You knew this was coming, didn’t you?

“They might not be the best thing for a society that is already way too aggressive,” Dr. Kenneth Porter, a Manhattan psychiatrist, said. “When you look at what is in the media, and what kids growing up are exposed to, something like this could have a negative effect on the overall mental health of the population.

Uh-huh.

“However,” Dr. Porter continued, “shooting can be viewed as a legitimate sport and can be seen as a constructive outlet to express aggression, so it cuts both ways.”

What?

Seconds later, Dr. Porter, sitting at a picnic table at the Highland Lakes site with his fiancée and her son, picked up a long-range rifle and began firing at a wooden bull’s-eye, shell casings flying behind him as he squeezed off round after round, his body recoiling slightly after every blast.

“Before today, I thought something like this was unequivocally harmful,” he said. “But now I’ve learned otherwise.”

Mouth. Hangs. Agape.

Mr. Massimilian, whose grandfather once owned a firearms manufacturing company in Germany, holds an M.B.A. from Columbia. He worked for 20 years in the corporate world, with PricewaterhouseCoopers and Vornado Realty Trust, before establishing his shooting excursion business two years ago.

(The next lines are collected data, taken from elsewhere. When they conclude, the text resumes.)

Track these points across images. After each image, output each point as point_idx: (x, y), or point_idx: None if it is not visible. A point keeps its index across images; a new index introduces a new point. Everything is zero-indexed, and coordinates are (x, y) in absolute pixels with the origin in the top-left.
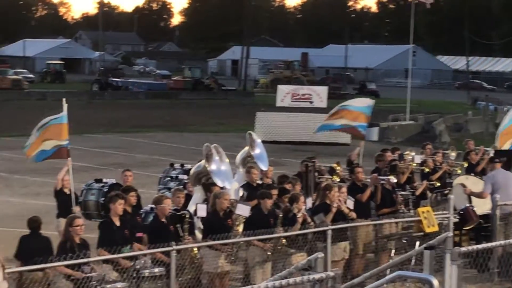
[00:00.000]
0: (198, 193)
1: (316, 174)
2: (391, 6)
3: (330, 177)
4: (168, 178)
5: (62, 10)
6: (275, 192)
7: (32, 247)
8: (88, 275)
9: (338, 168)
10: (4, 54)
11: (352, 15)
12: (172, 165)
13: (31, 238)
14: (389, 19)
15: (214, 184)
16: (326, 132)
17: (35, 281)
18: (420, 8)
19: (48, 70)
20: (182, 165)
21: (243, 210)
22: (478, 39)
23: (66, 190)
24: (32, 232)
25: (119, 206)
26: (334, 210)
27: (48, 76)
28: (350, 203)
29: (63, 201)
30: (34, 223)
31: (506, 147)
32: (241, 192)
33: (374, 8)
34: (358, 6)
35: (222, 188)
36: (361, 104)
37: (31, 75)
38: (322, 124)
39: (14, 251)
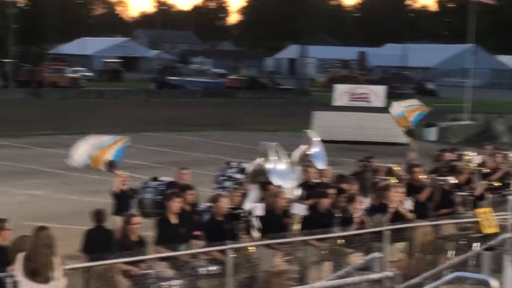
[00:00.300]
0: (254, 191)
1: (372, 173)
2: (451, 5)
3: (388, 177)
4: (224, 177)
5: (119, 8)
6: (332, 191)
7: (97, 241)
8: (145, 271)
9: (396, 169)
10: (63, 53)
11: (411, 14)
12: (228, 163)
13: (96, 231)
14: (448, 18)
15: (271, 183)
16: (384, 132)
17: (100, 275)
18: (480, 8)
19: (106, 68)
20: (238, 164)
21: (299, 209)
22: None
23: (124, 187)
24: (97, 225)
25: (175, 204)
26: (391, 210)
27: (106, 74)
28: (409, 203)
29: (121, 198)
30: (99, 216)
31: None
32: (298, 191)
33: (433, 7)
34: (417, 5)
35: (278, 187)
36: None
37: (89, 74)
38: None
39: (80, 245)
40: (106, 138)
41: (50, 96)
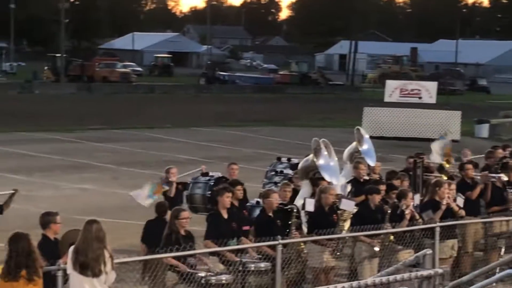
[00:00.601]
0: (305, 187)
1: (423, 170)
2: (504, 1)
3: (439, 174)
4: (273, 173)
5: (170, 4)
6: (383, 187)
7: (156, 232)
8: (192, 271)
9: (447, 165)
10: (114, 48)
11: (463, 10)
12: (279, 159)
13: (156, 222)
14: (501, 14)
15: (322, 179)
16: (435, 129)
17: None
18: None
19: (156, 63)
20: (289, 159)
21: (348, 205)
22: None
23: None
24: (157, 217)
25: (226, 199)
26: (443, 207)
27: (156, 69)
28: (460, 200)
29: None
30: (161, 208)
31: None
32: (348, 188)
33: (485, 3)
34: (470, 1)
35: (329, 183)
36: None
37: (139, 68)
38: None
39: (141, 235)
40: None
41: (100, 91)
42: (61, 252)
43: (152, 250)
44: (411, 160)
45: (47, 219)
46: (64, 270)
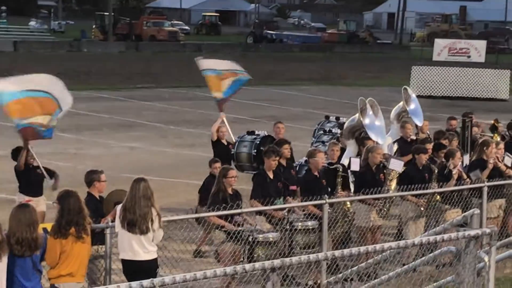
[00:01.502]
0: (351, 147)
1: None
2: None
3: (492, 134)
4: (321, 132)
5: None
6: (430, 147)
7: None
8: (239, 228)
9: (499, 125)
10: (161, 6)
11: None
12: (327, 117)
13: (210, 179)
14: None
15: (368, 138)
16: (484, 88)
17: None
18: None
19: (204, 22)
20: (337, 118)
21: (396, 165)
22: None
23: (223, 141)
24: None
25: (272, 162)
26: (490, 166)
27: (204, 28)
28: (508, 160)
29: (220, 151)
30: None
31: None
32: (395, 147)
33: None
34: None
35: (375, 142)
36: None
37: (186, 27)
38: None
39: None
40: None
41: (148, 50)
42: (105, 210)
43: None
44: (453, 121)
45: (91, 177)
46: (113, 228)
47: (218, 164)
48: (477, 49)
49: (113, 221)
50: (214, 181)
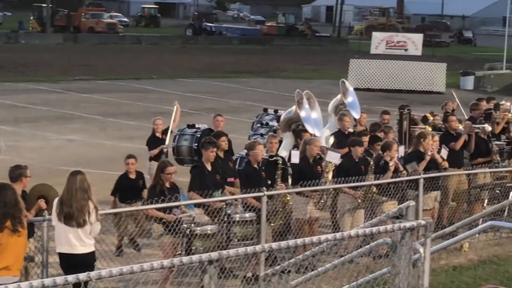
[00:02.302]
0: (287, 139)
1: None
2: None
3: (423, 127)
4: (259, 124)
5: None
6: (366, 139)
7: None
8: (179, 215)
9: (431, 117)
10: None
11: None
12: (265, 110)
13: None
14: None
15: (304, 131)
16: (420, 81)
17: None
18: None
19: (143, 14)
20: (275, 111)
21: (333, 157)
22: None
23: (158, 134)
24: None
25: (211, 154)
26: (427, 158)
27: (143, 20)
28: (444, 152)
29: (156, 144)
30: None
31: None
32: (331, 140)
33: None
34: None
35: (312, 135)
36: None
37: (125, 19)
38: None
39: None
40: None
41: (87, 42)
42: (28, 205)
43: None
44: (386, 116)
45: (19, 172)
46: (49, 221)
47: (131, 160)
48: (414, 42)
49: (36, 215)
50: (127, 177)
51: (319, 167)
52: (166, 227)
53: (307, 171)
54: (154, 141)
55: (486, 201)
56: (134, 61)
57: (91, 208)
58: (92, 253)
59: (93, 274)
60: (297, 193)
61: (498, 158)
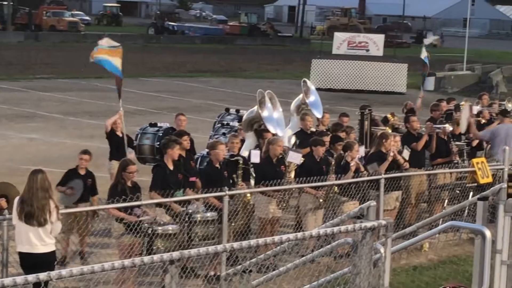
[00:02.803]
0: (249, 139)
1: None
2: None
3: (384, 128)
4: (220, 124)
5: None
6: (327, 139)
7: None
8: (140, 219)
9: (392, 118)
10: None
11: None
12: (227, 110)
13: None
14: None
15: (266, 131)
16: (382, 81)
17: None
18: None
19: (105, 12)
20: (237, 111)
21: (294, 158)
22: None
23: (118, 133)
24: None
25: (176, 152)
26: (390, 159)
27: (105, 18)
28: (407, 153)
29: (116, 143)
30: None
31: None
32: (293, 139)
33: None
34: None
35: (274, 134)
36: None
37: (87, 18)
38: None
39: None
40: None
41: (48, 40)
42: None
43: None
44: (345, 118)
45: None
46: (10, 220)
47: (85, 156)
48: (376, 43)
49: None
50: (76, 172)
51: (282, 166)
52: (127, 226)
53: (271, 170)
54: (113, 138)
55: (446, 201)
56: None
57: (52, 207)
58: (53, 252)
59: (53, 273)
60: (261, 192)
61: (458, 159)
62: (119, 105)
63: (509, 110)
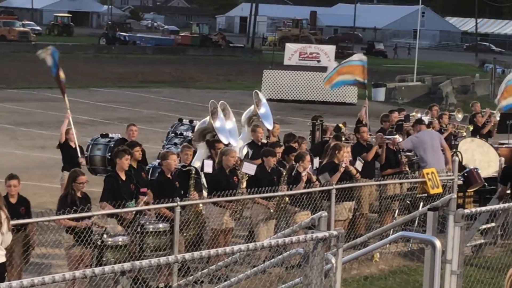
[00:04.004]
0: (201, 149)
1: (321, 133)
2: None
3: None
4: (173, 134)
5: None
6: (279, 150)
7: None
8: (91, 226)
9: (343, 128)
10: (12, 6)
11: None
12: (180, 120)
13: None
14: None
15: (218, 141)
16: (333, 91)
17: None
18: None
19: (56, 22)
20: (191, 121)
21: (249, 169)
22: (487, 1)
23: (72, 144)
24: None
25: (125, 162)
26: (342, 170)
27: (56, 29)
28: (359, 164)
29: (68, 154)
30: None
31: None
32: (245, 150)
33: None
34: None
35: (226, 145)
36: (358, 58)
37: (38, 28)
38: (336, 81)
39: None
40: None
41: None
42: None
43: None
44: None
45: None
46: None
47: (13, 182)
48: (327, 54)
49: None
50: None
51: (235, 177)
52: (78, 237)
53: (224, 181)
54: (66, 148)
55: (397, 211)
56: (47, 70)
57: (2, 218)
58: (3, 264)
59: (3, 285)
60: (213, 203)
61: (408, 169)
62: (66, 106)
63: (458, 120)
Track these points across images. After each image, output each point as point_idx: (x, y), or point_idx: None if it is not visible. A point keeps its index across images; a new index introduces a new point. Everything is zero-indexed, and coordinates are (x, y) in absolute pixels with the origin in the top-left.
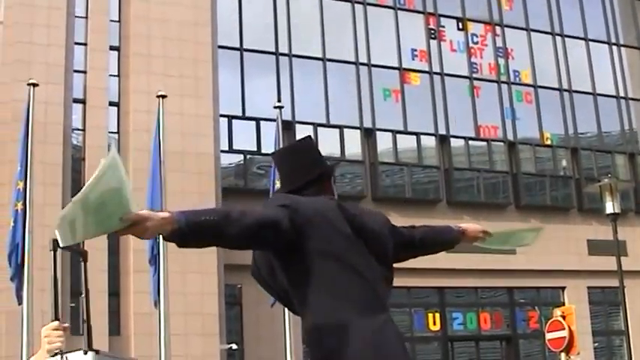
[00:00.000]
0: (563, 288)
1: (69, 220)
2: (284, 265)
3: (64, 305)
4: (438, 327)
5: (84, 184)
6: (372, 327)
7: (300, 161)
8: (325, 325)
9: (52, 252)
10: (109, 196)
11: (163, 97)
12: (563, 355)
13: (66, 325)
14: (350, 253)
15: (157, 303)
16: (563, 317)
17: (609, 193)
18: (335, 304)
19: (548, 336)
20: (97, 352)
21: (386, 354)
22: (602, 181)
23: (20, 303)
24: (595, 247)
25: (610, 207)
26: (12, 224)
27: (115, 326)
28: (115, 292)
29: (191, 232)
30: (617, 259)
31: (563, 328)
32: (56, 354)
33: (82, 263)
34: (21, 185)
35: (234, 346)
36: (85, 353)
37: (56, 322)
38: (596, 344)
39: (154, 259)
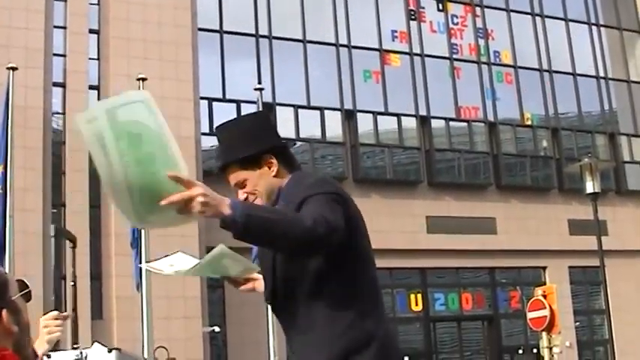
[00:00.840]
0: (544, 268)
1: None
2: (327, 266)
3: (46, 291)
4: (420, 307)
5: (64, 169)
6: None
7: (264, 126)
8: (386, 334)
9: (54, 239)
10: (149, 136)
11: (143, 80)
12: (544, 334)
13: (65, 314)
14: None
15: (139, 286)
16: (544, 296)
17: (589, 172)
18: (381, 309)
19: (530, 315)
20: (119, 350)
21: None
22: (582, 160)
23: None
24: (576, 227)
25: (590, 187)
26: None
27: (98, 310)
28: (96, 276)
29: (251, 223)
30: (597, 238)
31: (544, 308)
32: (75, 348)
33: (72, 249)
34: (0, 169)
35: (217, 329)
36: (110, 352)
37: (55, 312)
38: (577, 323)
39: (136, 242)
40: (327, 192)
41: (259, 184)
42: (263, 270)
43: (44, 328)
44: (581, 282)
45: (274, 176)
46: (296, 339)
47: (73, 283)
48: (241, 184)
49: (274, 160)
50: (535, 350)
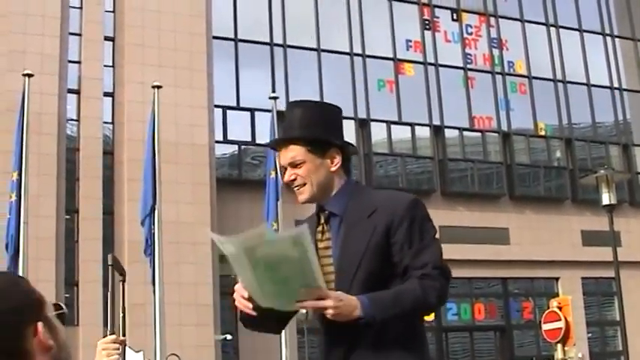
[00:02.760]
0: (557, 278)
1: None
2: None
3: (58, 296)
4: (432, 317)
5: (78, 176)
6: None
7: (341, 122)
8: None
9: (110, 267)
10: (287, 264)
11: (158, 87)
12: (559, 346)
13: (123, 338)
14: None
15: (153, 293)
16: (560, 308)
17: (605, 184)
18: None
19: (545, 327)
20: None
21: None
22: (597, 172)
23: None
24: (589, 238)
25: (606, 198)
26: (7, 216)
27: (110, 316)
28: (109, 283)
29: (382, 321)
30: (613, 250)
31: (560, 319)
32: None
33: (122, 283)
34: (15, 176)
35: (229, 337)
36: (137, 352)
37: (113, 336)
38: (589, 334)
39: (150, 250)
40: (429, 219)
41: (315, 173)
42: (338, 278)
43: (103, 350)
44: (593, 293)
45: (332, 172)
46: (361, 354)
47: (123, 315)
48: (296, 165)
49: (339, 158)
50: None
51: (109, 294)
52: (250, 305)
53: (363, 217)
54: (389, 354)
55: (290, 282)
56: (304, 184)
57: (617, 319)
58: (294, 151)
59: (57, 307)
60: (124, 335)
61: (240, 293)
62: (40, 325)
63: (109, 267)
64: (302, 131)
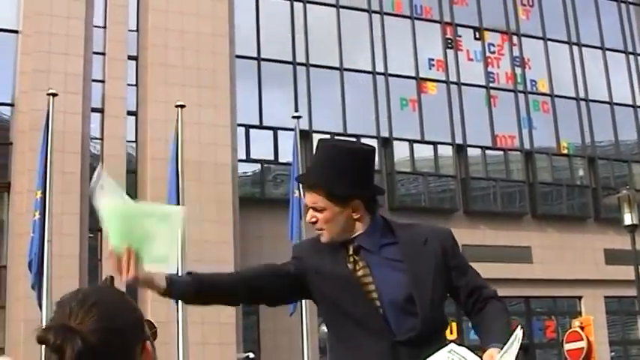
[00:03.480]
0: (580, 297)
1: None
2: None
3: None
4: (454, 336)
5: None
6: None
7: (368, 168)
8: None
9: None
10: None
11: (182, 107)
12: None
13: None
14: None
15: (176, 311)
16: (582, 328)
17: (627, 204)
18: None
19: (567, 346)
20: None
21: None
22: (619, 191)
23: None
24: (612, 257)
25: (628, 218)
26: (31, 234)
27: None
28: (133, 300)
29: None
30: (635, 269)
31: (582, 339)
32: None
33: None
34: (39, 195)
35: (251, 355)
36: None
37: None
38: (612, 354)
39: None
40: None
41: (333, 221)
42: (420, 300)
43: None
44: (616, 312)
45: (353, 220)
46: None
47: None
48: (317, 209)
49: (361, 208)
50: None
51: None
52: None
53: (420, 245)
54: None
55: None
56: (323, 230)
57: None
58: (316, 198)
59: (149, 324)
60: None
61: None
62: (148, 343)
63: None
64: (324, 181)
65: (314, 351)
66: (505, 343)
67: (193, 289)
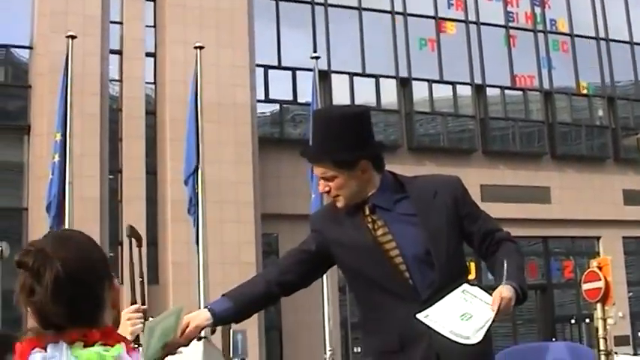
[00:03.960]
0: (598, 238)
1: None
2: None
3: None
4: (473, 276)
5: (121, 136)
6: None
7: (367, 128)
8: None
9: (129, 238)
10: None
11: (201, 48)
12: (599, 305)
13: (144, 307)
14: None
15: (196, 252)
16: (600, 268)
17: None
18: None
19: (585, 287)
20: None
21: None
22: (638, 132)
23: None
24: (631, 197)
25: None
26: (50, 176)
27: (154, 276)
28: (153, 242)
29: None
30: None
31: (599, 279)
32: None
33: (138, 248)
34: (58, 137)
35: None
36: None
37: (136, 305)
38: (630, 294)
39: (194, 209)
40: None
41: (346, 186)
42: (435, 252)
43: (127, 320)
44: (634, 252)
45: (364, 180)
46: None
47: (141, 280)
48: (328, 179)
49: (370, 166)
50: (588, 320)
51: (129, 264)
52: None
53: (430, 199)
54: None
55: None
56: (338, 196)
57: None
58: (324, 168)
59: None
60: (143, 303)
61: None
62: (115, 280)
63: (128, 237)
64: (328, 151)
65: (333, 289)
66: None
67: (235, 316)
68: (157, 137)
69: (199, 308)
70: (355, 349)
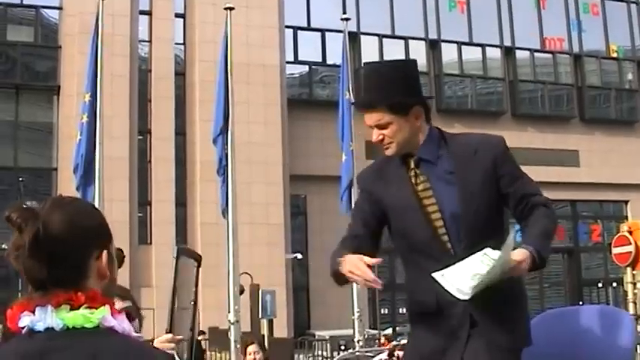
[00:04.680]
0: (626, 202)
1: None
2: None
3: (131, 216)
4: None
5: (149, 97)
6: None
7: (417, 76)
8: None
9: (175, 260)
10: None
11: (231, 9)
12: (628, 269)
13: (179, 337)
14: None
15: (224, 213)
16: (630, 232)
17: None
18: None
19: (615, 251)
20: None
21: None
22: None
23: None
24: None
25: None
26: (78, 137)
27: (182, 236)
28: (181, 202)
29: (546, 256)
30: None
31: (630, 243)
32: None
33: (195, 268)
34: (88, 97)
35: (299, 256)
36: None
37: (169, 335)
38: None
39: (223, 170)
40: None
41: (400, 132)
42: (464, 211)
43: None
44: None
45: (417, 127)
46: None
47: (193, 302)
48: (383, 126)
49: (422, 114)
50: (615, 284)
51: (171, 289)
52: (377, 280)
53: (470, 156)
54: (504, 296)
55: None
56: (391, 142)
57: None
58: (379, 115)
59: (119, 250)
60: (192, 326)
61: (360, 264)
62: (105, 252)
63: (174, 259)
64: (384, 96)
65: None
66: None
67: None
68: (185, 98)
69: (228, 268)
70: (382, 311)
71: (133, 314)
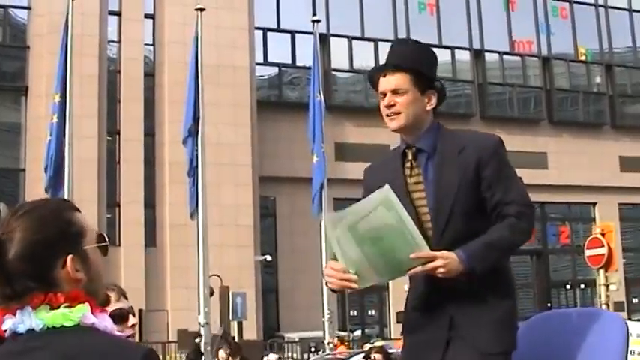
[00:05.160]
0: (594, 204)
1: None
2: None
3: (100, 217)
4: None
5: (119, 97)
6: None
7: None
8: None
9: (216, 348)
10: (388, 233)
11: (202, 10)
12: (601, 271)
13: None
14: None
15: (193, 214)
16: (603, 234)
17: None
18: None
19: (587, 252)
20: None
21: None
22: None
23: None
24: (627, 164)
25: None
26: (49, 137)
27: (151, 237)
28: (150, 204)
29: (481, 269)
30: None
31: (602, 245)
32: None
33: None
34: (57, 98)
35: (269, 257)
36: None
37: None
38: (624, 260)
39: (193, 171)
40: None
41: (413, 105)
42: (435, 211)
43: None
44: (630, 219)
45: (426, 111)
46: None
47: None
48: (398, 92)
49: (434, 100)
50: (583, 286)
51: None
52: (353, 284)
53: (454, 154)
54: (488, 299)
55: (397, 250)
56: (399, 113)
57: None
58: (400, 79)
59: (100, 237)
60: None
61: (334, 271)
62: (69, 258)
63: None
64: (413, 63)
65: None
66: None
67: None
68: (155, 99)
69: (198, 270)
70: (352, 313)
71: (132, 313)
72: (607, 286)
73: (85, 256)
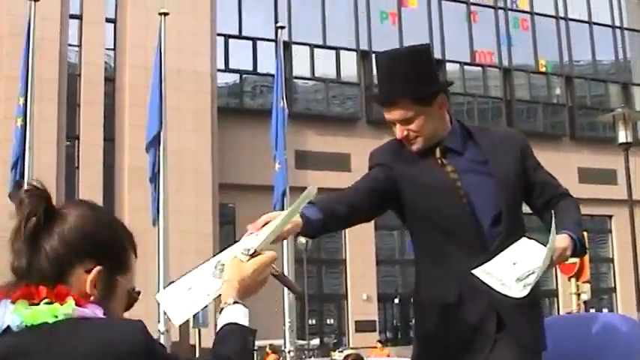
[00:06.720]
0: None
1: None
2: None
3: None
4: None
5: (79, 102)
6: None
7: (434, 62)
8: None
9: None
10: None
11: (165, 14)
12: (573, 280)
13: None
14: None
15: (155, 221)
16: None
17: (623, 122)
18: None
19: None
20: None
21: None
22: (615, 110)
23: None
24: (586, 176)
25: (623, 136)
26: (14, 140)
27: None
28: (110, 209)
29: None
30: (627, 188)
31: None
32: None
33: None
34: (22, 101)
35: None
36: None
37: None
38: None
39: (155, 177)
40: None
41: (426, 125)
42: (497, 198)
43: None
44: (589, 230)
45: (441, 116)
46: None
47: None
48: (408, 121)
49: (445, 101)
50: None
51: None
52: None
53: (498, 147)
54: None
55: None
56: (417, 137)
57: (611, 256)
58: (403, 108)
59: (135, 291)
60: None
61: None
62: (97, 269)
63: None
64: (406, 89)
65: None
66: (576, 234)
67: (320, 230)
68: (115, 104)
69: (158, 277)
70: (311, 321)
71: None
72: (578, 295)
73: (112, 282)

He said the fees for his excursions range from $150 to $600 a participant, depending on the firearms used and the level of personal instruction offered. His most expensive guns include the Springfield Armory M1-A Super Match long-range rifle; the Armalite AR50, a bolt-action, 50-caliber, long-range target rifle; the Benelli M4 Tactical Shotgun; and the Heckler & Koch Elite, a .45-caliber semi-automatic pistol.

Some customers, like Mr. Belluzzi, the trader, chose guns with special nostalgic or sentimental value, such as the M1 Garand, a G.I. infantry rifle used during World War II, which he had fired most of the afternoon.

“Both of my grandfathers served in the war and used the exact same weapon,” he said. “I thought it would be cool to see what it felt like.”

Mr. Massimilian blames Hollywood for the negative images attached to shooting.

“Hollywood marginalizes us by showing three types of shooters: criminals, policemen and soldiers,” he said. “They never show the doctor, the banker or the father-and-son teams who just want to go out for a friendly shoot.”

A point I’ve made a time or two myself.

Or the aggressive lawyer, like Mr. Kim, who is targeting a return date.

“We’re going back to shoot again,” he said. “And we’ll probably make it an annual event.”

Now, given the stated NYT position on guns and gun control, I’m tempted to wonder at an article like this, or this earlier piece on the relaxation of gun laws in the wake of high-profile shootings. Perhaps I’m just being paranoid, but in conjunction with the fact that the moonbats of the Democratic Underground now have a complete forum in which to debate firearms topics, and my last dystopic post, I’m forced to wonder if there’s not some subtle, conscious or subconscious effort ongoing to ensure that the Left arms up in time for the coming conflict.

“Before today, I thought something like this was unequivocally harmful,” he said. “But now I’ve learned otherwise.”

I hate to say it, but it appears to me the only thing that makes any sense.